Götz uses colour to define the architectural qualities and spirit of a space. He is interested in the way in which decoration and colour can have an impact upon us and in exploring how shapes, dimensions and colours influence the way we think, feel, and behave. He is inspired particularly by Modernism and Minimalism, but also Bavarian Baroque churches, Renaissance paintings and architecture of all periods.

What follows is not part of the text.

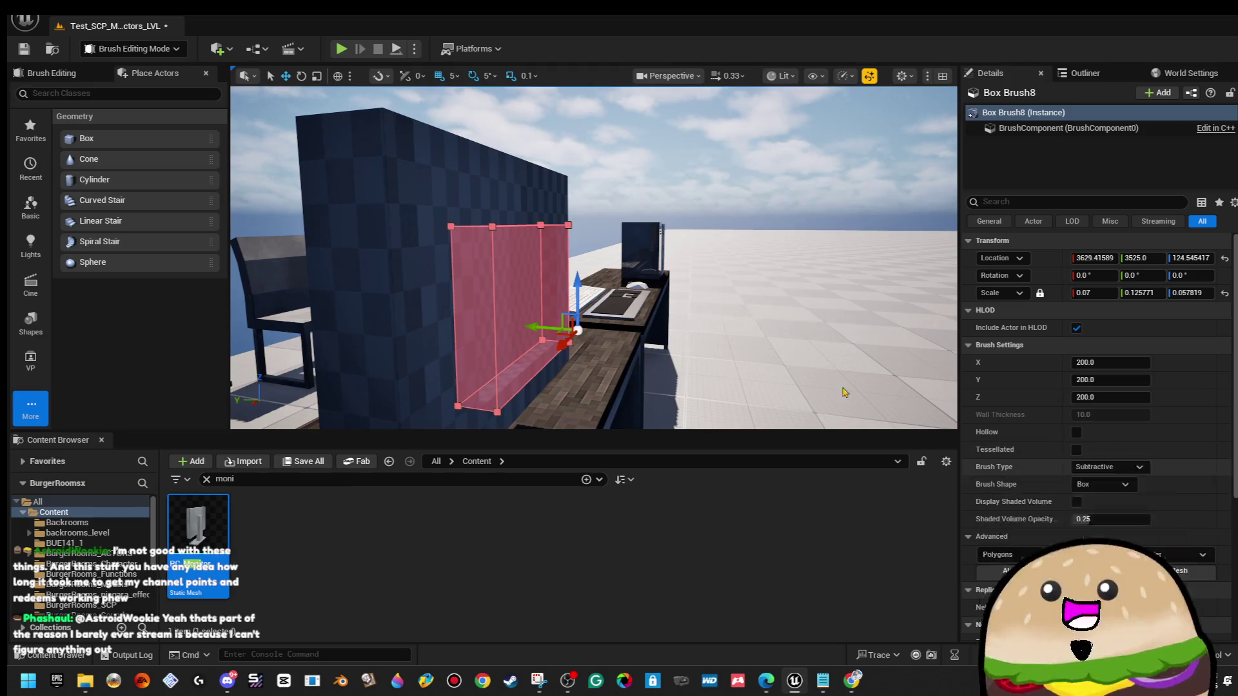
# Set Box Brush8's Scale X to 0.09.
pyautogui.press('f')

For his exhibition at Piccadilly Circus, the artist has created an installation in response to the distinctive architecture of the ticket hall. He has produced a sophisticated composition of brilliant colour located within 22 former display windows in the ticket hall. The work is inspired by the architectural language of Charles Holden, who designed the space in 1928. Holden’s design, from the structural plans and elevations to the lighting and decorative details, aimed to provide harmony and integrity throughout. The dimensions and arrangement of the display windows provide the layout for the piece. Brightly coloured geometric shapes fill the rectangular windows and create a single large scale, rhythmic work, reminiscent of the constant movement and flow in the busy ticket hall. The shapes and colours refer to the colours of the Underground, the busy life of the station and to the radical modernist thinking behind its design.